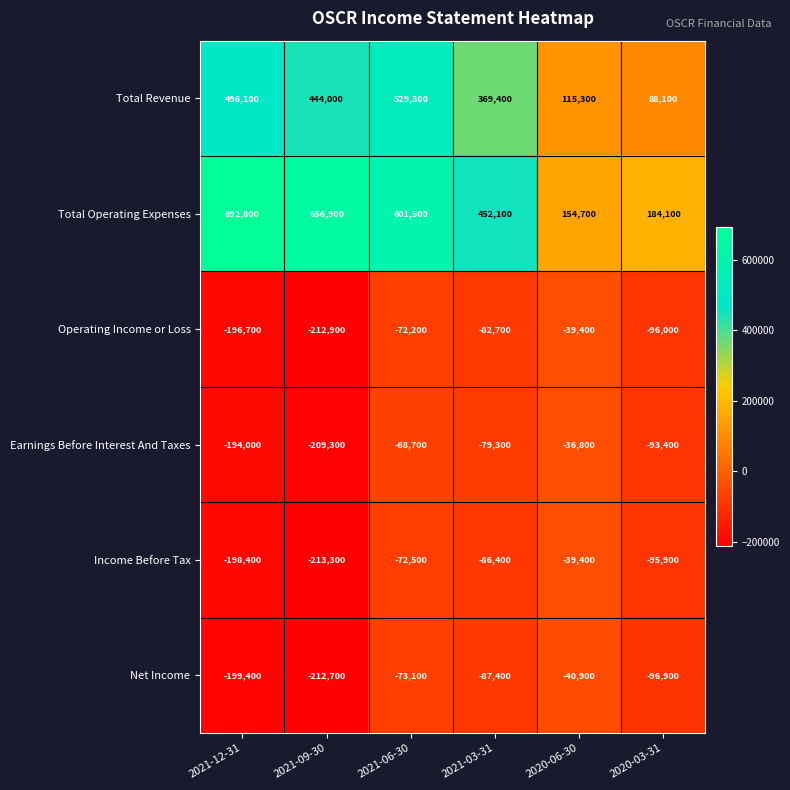

What is the average value of the Operating Income or Loss series?

-116650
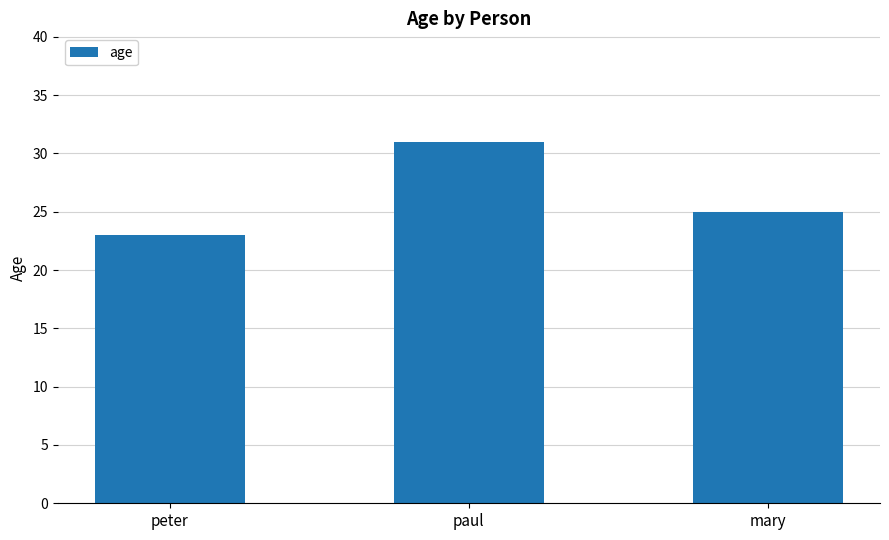

What is the smallest value displayed?

23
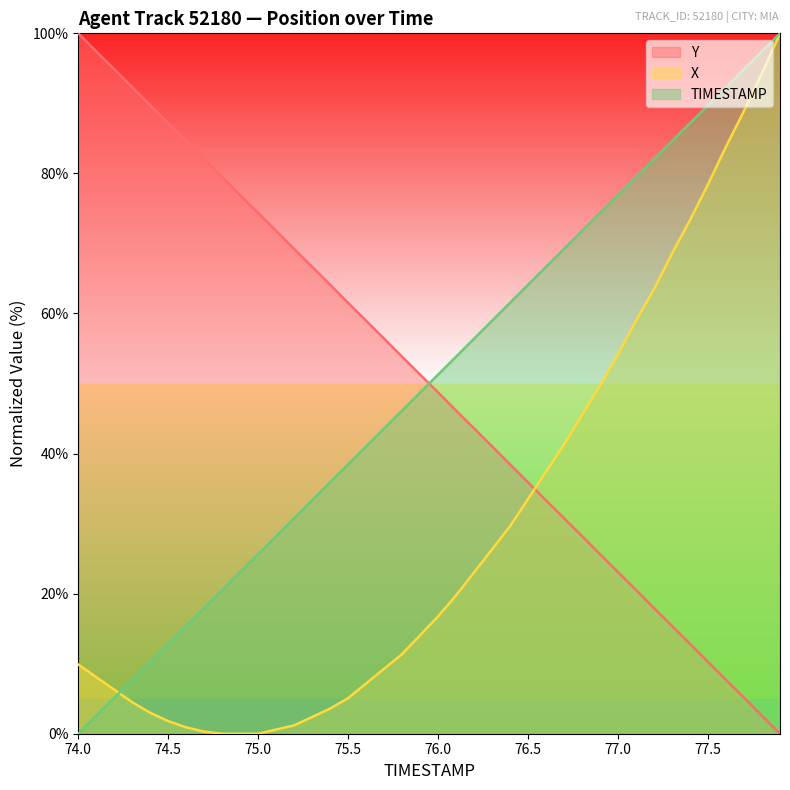

What is the value of the X point at the 22nd from the left?

19.8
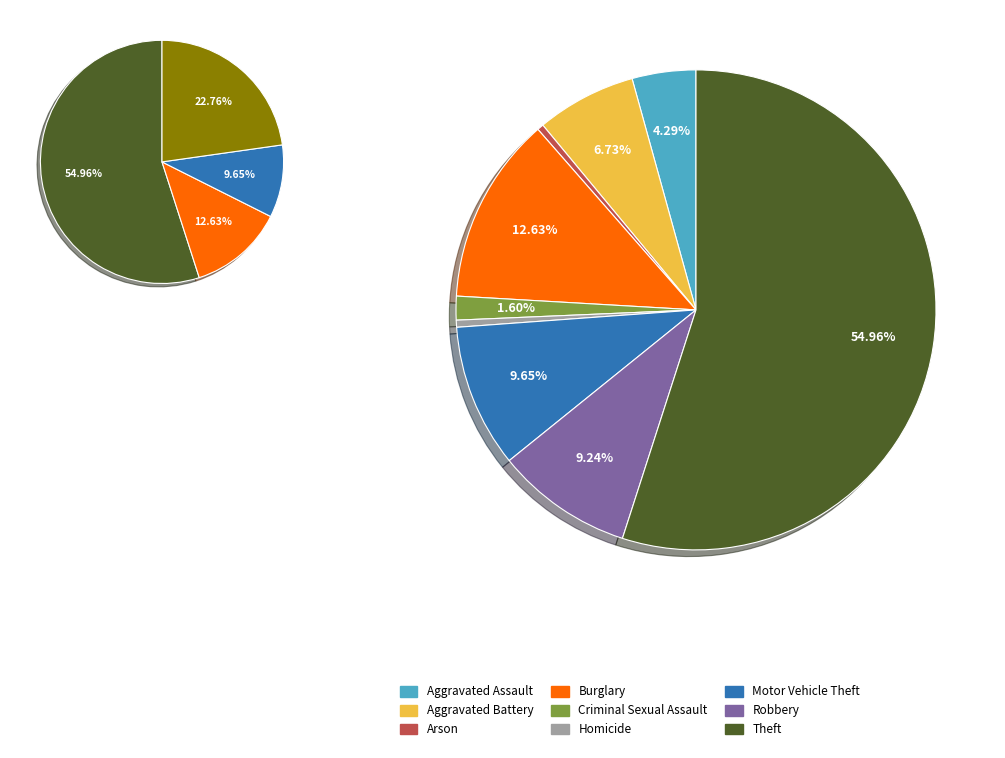

To the nearest percent, what percentage of the pie is Aggravated Assault?

4%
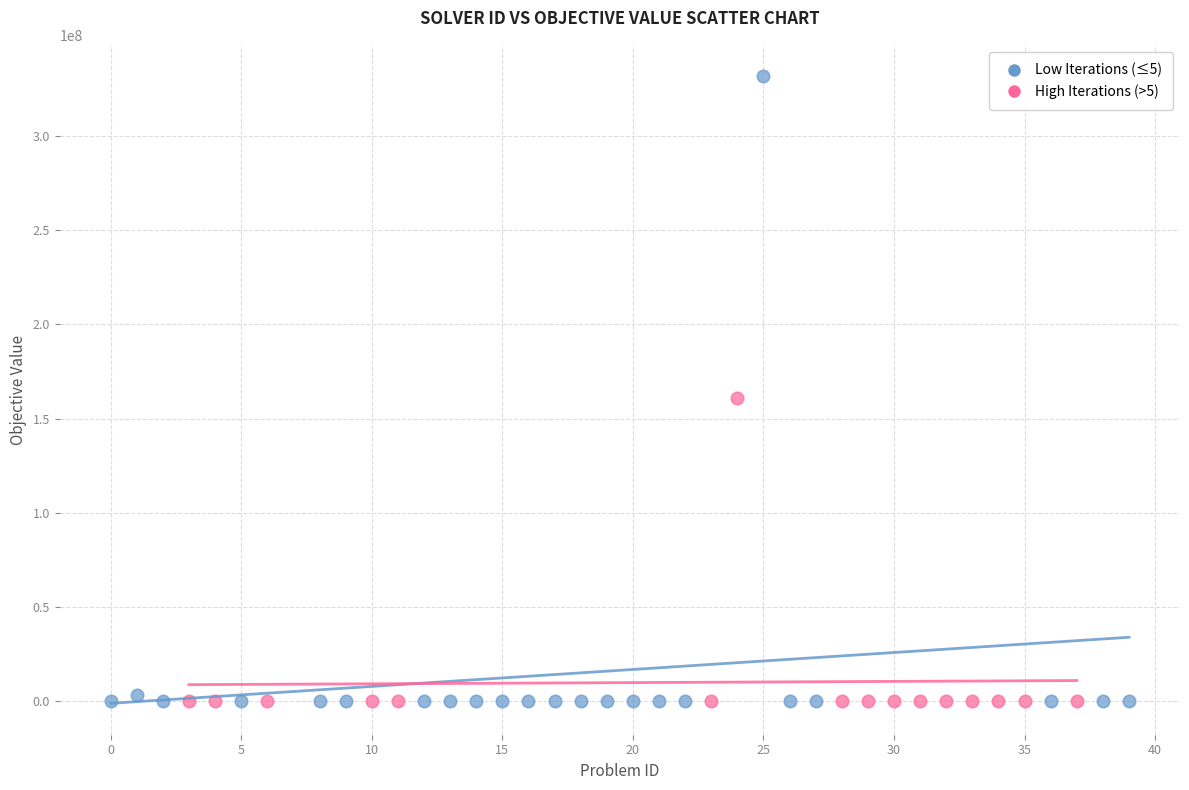

Which series reaches the maximum Y coordinate?

Low Iterations (≤5)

——

→ WORK REQUEST:
Write out the listing above again word for word, from start to finish, leaving out the pictures.

→ WORKED SOLUTION:
What is the average value of the Operating Income or Loss series?

-116650

What is the smallest value displayed?

23

What is the value of the X point at the 22nd from the left?

19.8

To the nearest percent, what percentage of the pie is Aggravated Assault?

4%

Which series reaches the maximum Y coordinate?

Low Iterations (≤5)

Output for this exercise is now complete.